## Текст для чтения
________________
Об Анненском — страница 2 из 6

Чего не додумал Иван Ильич, то знал Анненский. Знал, что никаким директорством, никаким бытом и даже никакой филологией от смерти по-настоящему не загородиться. Она уничтожит и директора, и барина, и филолога. Только над истинным его «я», над тем, что отображается в «чувствах и мыслях», над личностью — у нее как будто нет власти. И он находил реальное, осязаемое отражение и утверждение личности — в поэзии. Тот, чье лицо он видел, подходя к зеркалу, был директор гимназии, смертный никто. Тот, чье лицо отражалось в поэзии, был бессмертный некто. «Ник. Т-о» — никто — есть безличный действительный статский советник, которым, как видимой оболочкой, прикрыт невидимый некто. Этот свой псевдоним, под которым он печатал стихи, Анненский рассматривал как перевод греческого «o n t i z», никто, — того самого псевдонима, под которым Одиссей скрыл от циклопа Полифема свое истинное имя, свою подлинную личность, своего некто. Поэзия была для него заклятием страшного Полифема — смерти. Но психологически это не только не мешало, а даже способствовало тому, чтобы его вдохновительницей, его Музой была смерть.

V

С тех пор как Иван Ильич стал бояться смерти, все живое, реальное, и предметы, и люди, — стали казаться ему противными, грубыми. Жене ставит он в упрек «белизну, и пухлость, и чистоту ее рук, шеи, глянец ее волос и блеск ее полных жизни глаз. Он всеми силами души ненавидит ее». Такое же ощущение вызывает в нем и дочь с обнаженными плечами, и прическа, штаны, воротничок и перчатки ее жениха, и новенький мундирчик сына. Иван Ильич оскорблен и испуган безучастностью жизни к его страданию, которое теперь составляет все его существо. Жизнь для Ивана Ильича мертвенна, глуха ко всему, полна лжи, пошлости и призрачности.

Точно такой же она представляется Анненскому. Вот несколько отрывков из его стихов разных периодов, изданных и неизданных. Они взяты почти наудачу, почти просто оттуда, где раскроется книга или рукопись. Я их не подыскивал, а лишь расположил в известном порядке. Их можно привести сколько угодно, и, может быть, приводимые мной — далеко не самые выразительные.

Вот каким видится мир Анненскому:

Тупые звуки вспышек газа

Над мертвой яркостью голов

И скуки черная зараза

От покидаемых столов,

И там, среди зеленолицых,

Тоску привычки затая,

Решать на выцветших страницах

Постылый ребус бытия.
________________
## Исходные данные
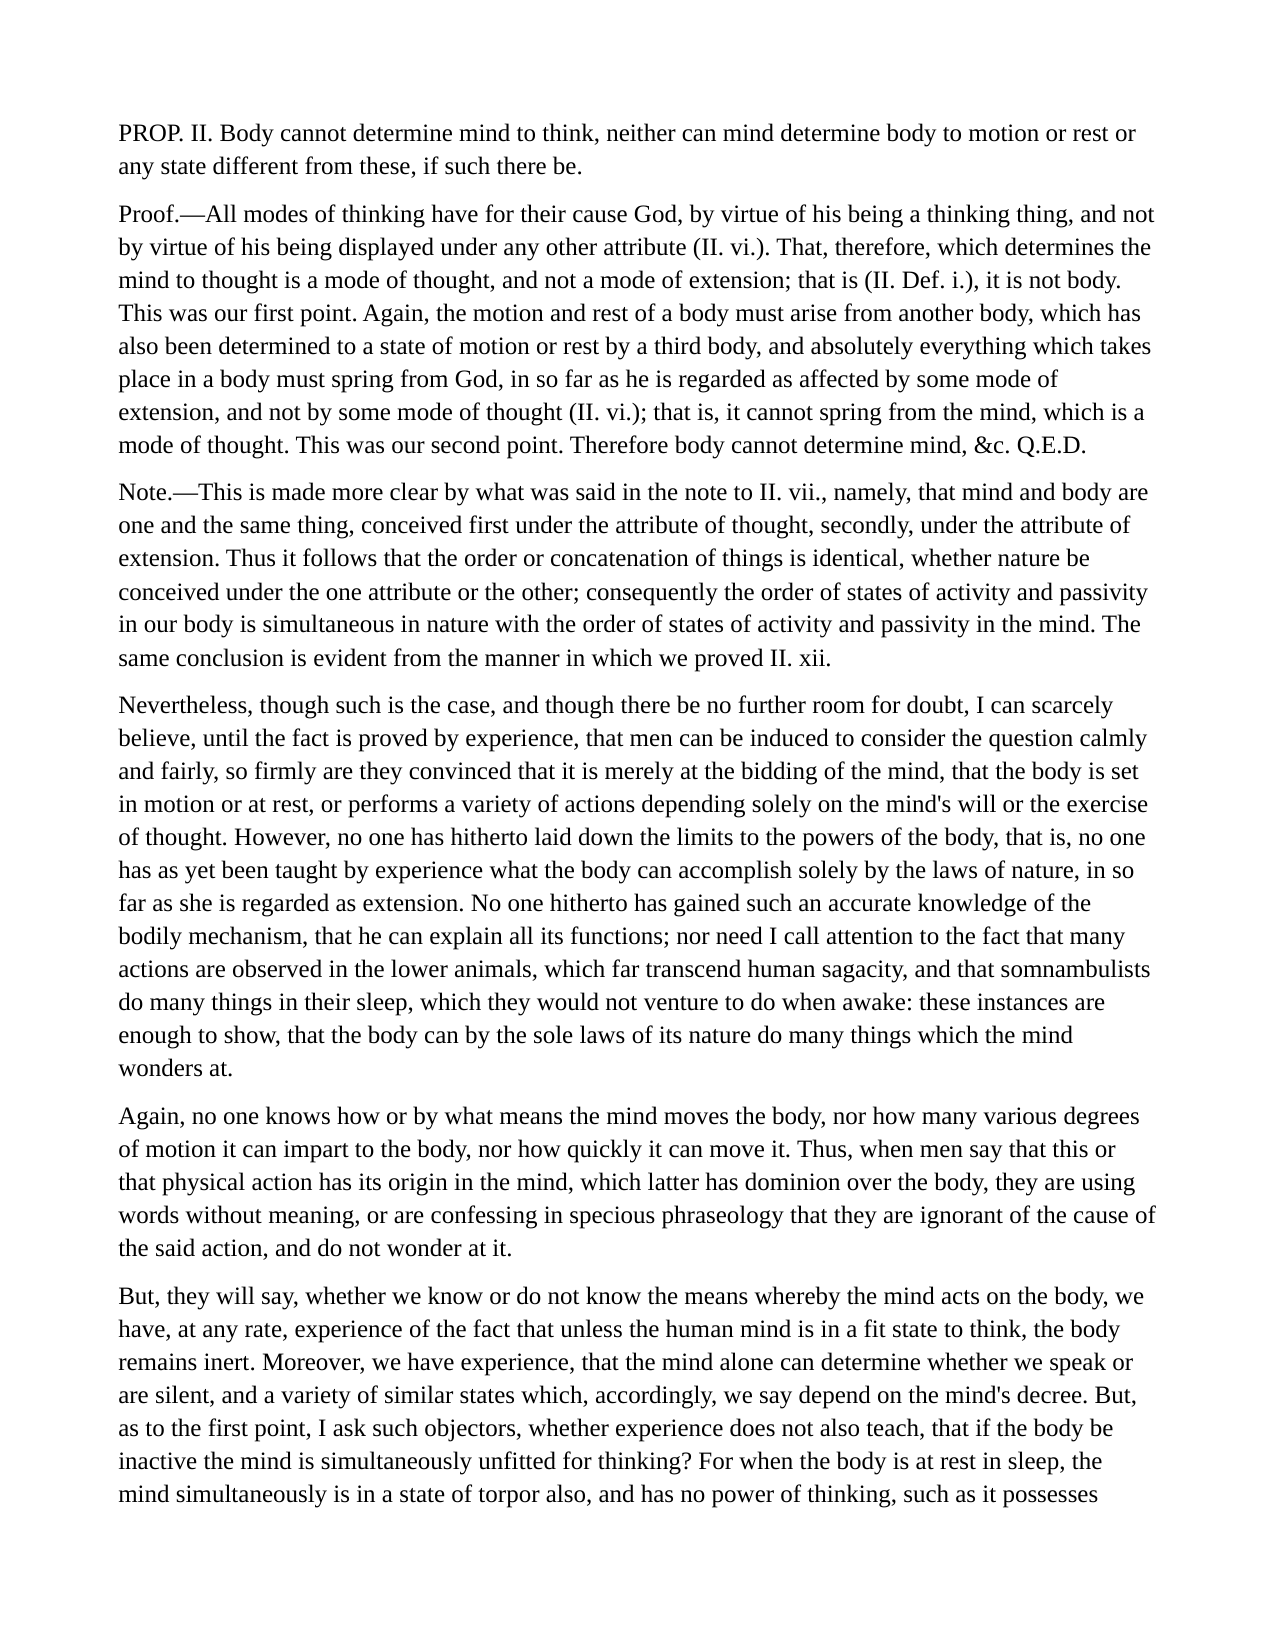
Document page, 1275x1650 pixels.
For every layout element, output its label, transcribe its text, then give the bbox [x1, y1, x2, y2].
________________
## Задание A
Ответьте по тексту об Анненском на вопросы:
(i) Под каким псевдонимом Анненский печатал свои стихи?
(ii) Что было вдохновительницей, Музой Анненского?
(iii) Что ставит в упрек своей жене Иван Ильич?
## Задание B
Перепишите дословно из текста об Анненском всё, начиная со слов «Точно такой же» и вплоть до слов «не самые выразительные.».
Отвечайте, опираясь только на текст.

## Решение A
(i) «Ник. Т-о».
(ii) Смерть.
(iii) Белизну, пухлость и чистоту ее рук и шеи, глянец ее волос и блеск ее полных жизни глаз.

## Решение B
Точно такой же она представляется Анненскому. Вот несколько отрывков из его стихов разных периодов, изданных и неизданных. Они взяты почти наудачу, почти просто оттуда, где раскроется книга или рукопись. Я их не подыскивал, а лишь расположил в известном порядке. Их можно привести сколько угодно, и, может быть, приводимые мной — далеко не самые выразительные.